Die bereits mit den anderen Ministerien vorabgestimmte und damit als Vorlage für eine baldige Kabinettsbefassung gedachte jetzige Fassung wird es somit frühestens kurz vor der Sommerpause des Bundestages in die dortige Beratung schaffen.

Kritik am Verfahren kommt vom IT-Wirtschaftsverband Bitkom: "Angesichts bestehender Fortschritte in anderen Mitgliedsstaaten riskieren wir aktuell das Ziel eines harmonisierten Rechtsrahmens in der EU", sagt Felix Kuhlenkamp, Referent für Sicherheitspolitik. Derzeit hängen viele EU-Staaten bei der Umsetzung noch hinter dem Zeitplan zurück, nur Ungarn hat die NIS2 bereits zu Jahresbeginn in geltendes Recht überführt. Anders als eine Verordnung auf EU-Ebene sieht die NIS2-Richtlinie nur ein Mindestniveau vor: Mitgliedstaaten dürfen darüber hinausgehen, soweit dem nicht anderes EU-Recht entgegensteht – etwa speziellere Regelungen wie für den Finanzsektor.

----------------------------------------

AUFGABENBESCHREIBUNG:
Welcher EU-Staat hat laut dem Auszug die NIS2 bereits zu Jahresbeginn in geltendes Recht überführt? Bitte nur das Land nennen. Die Daten sind eigenständiges Material und gehören nicht zum Auszug.

BEREITGESTELLTES MATERIAL:
----------------------------------------

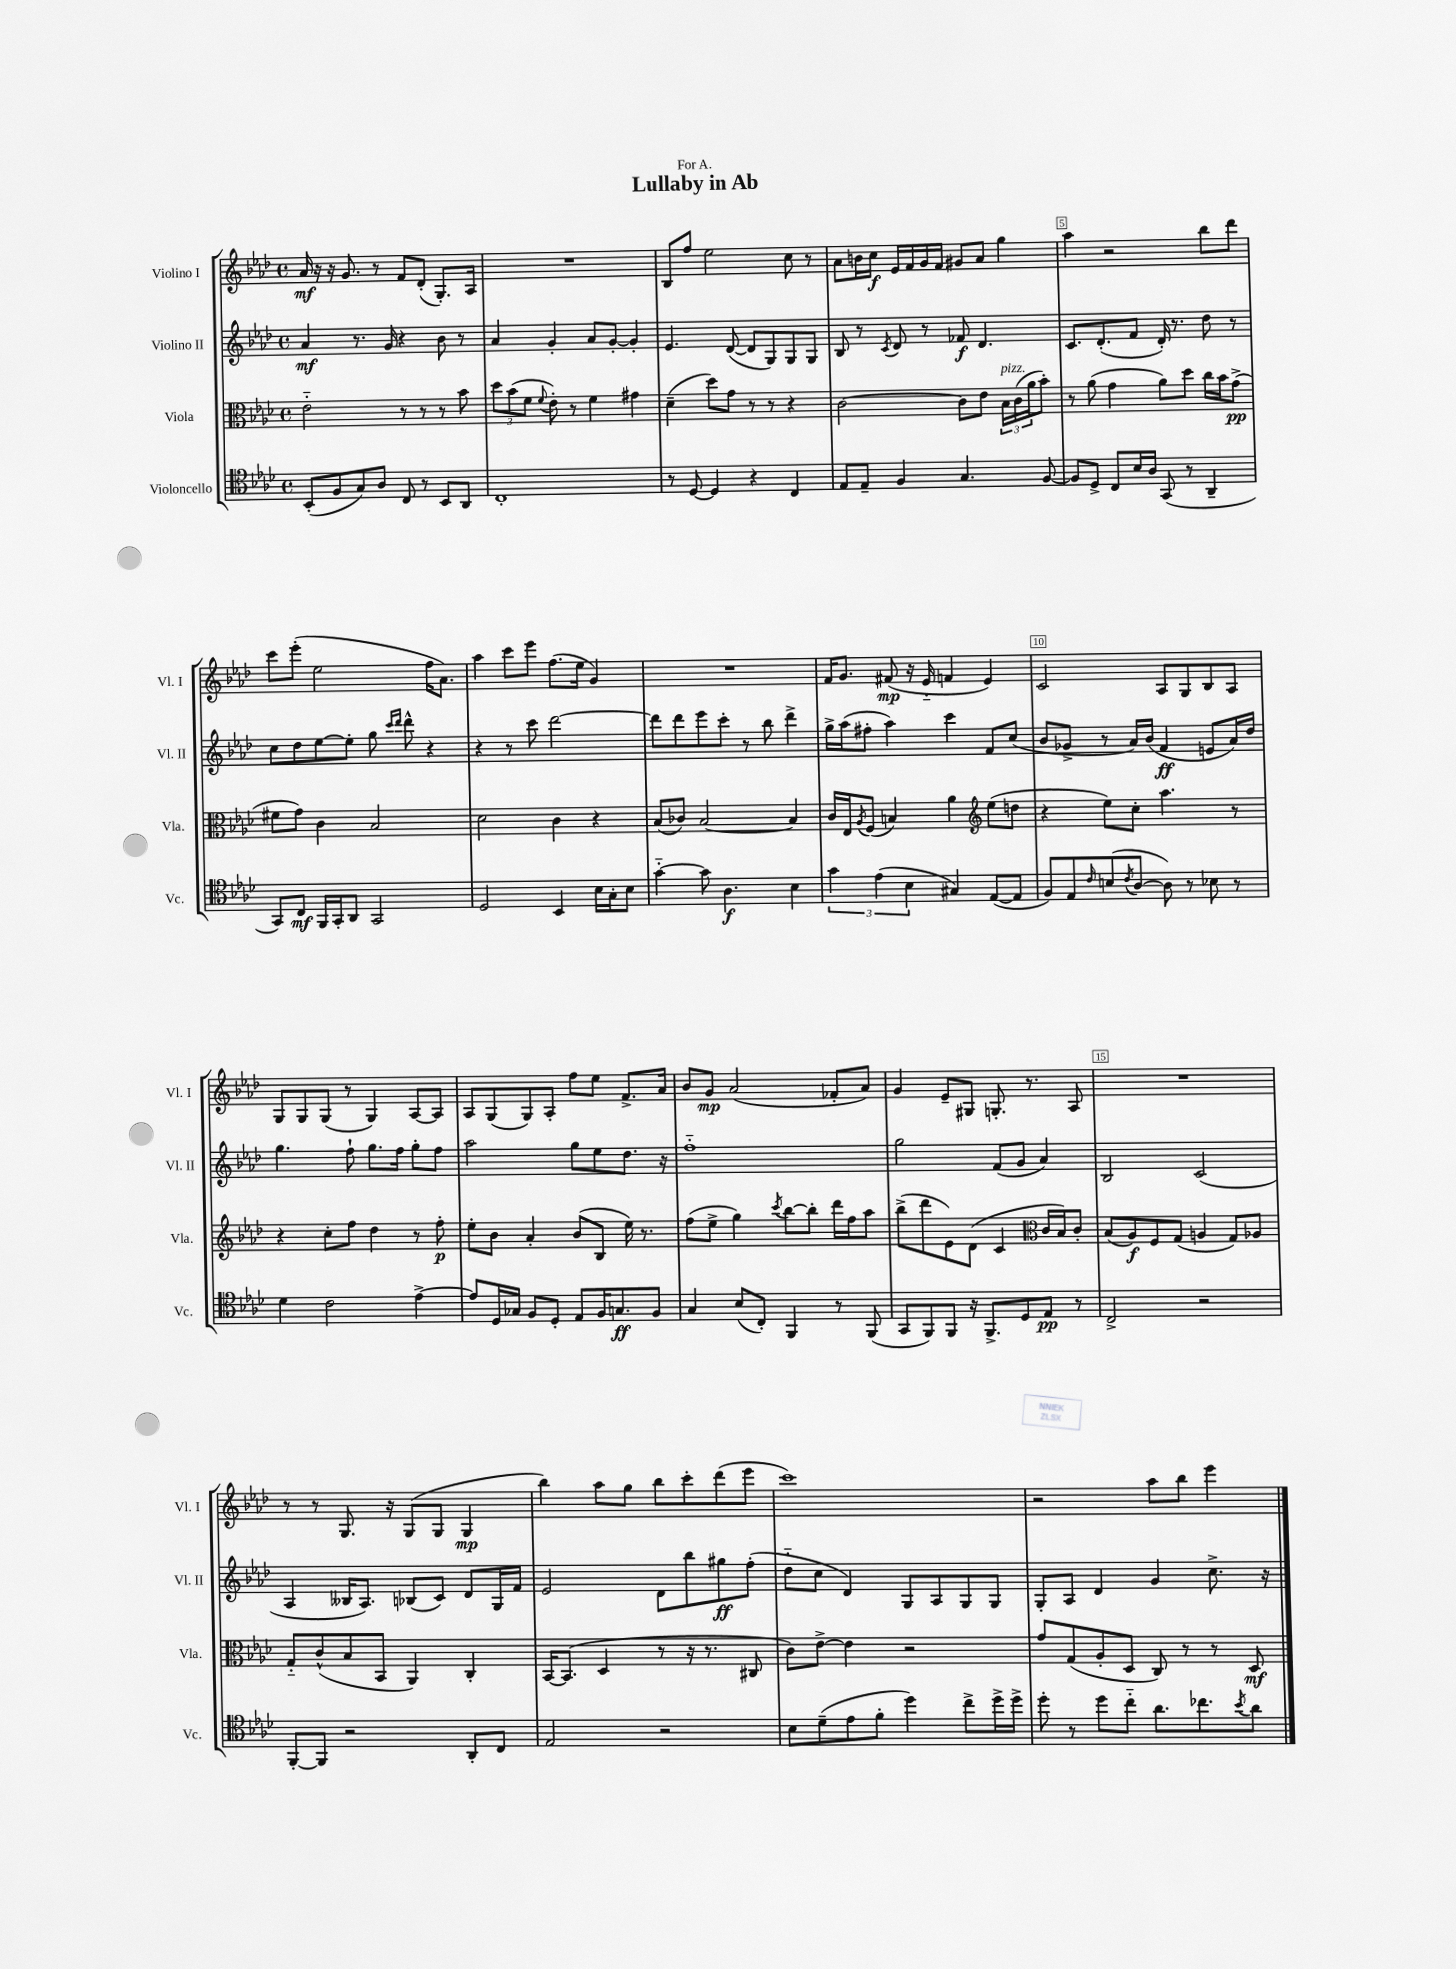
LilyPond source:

----------------------------------------

GELÖSTE AUFGABE:
Ungarn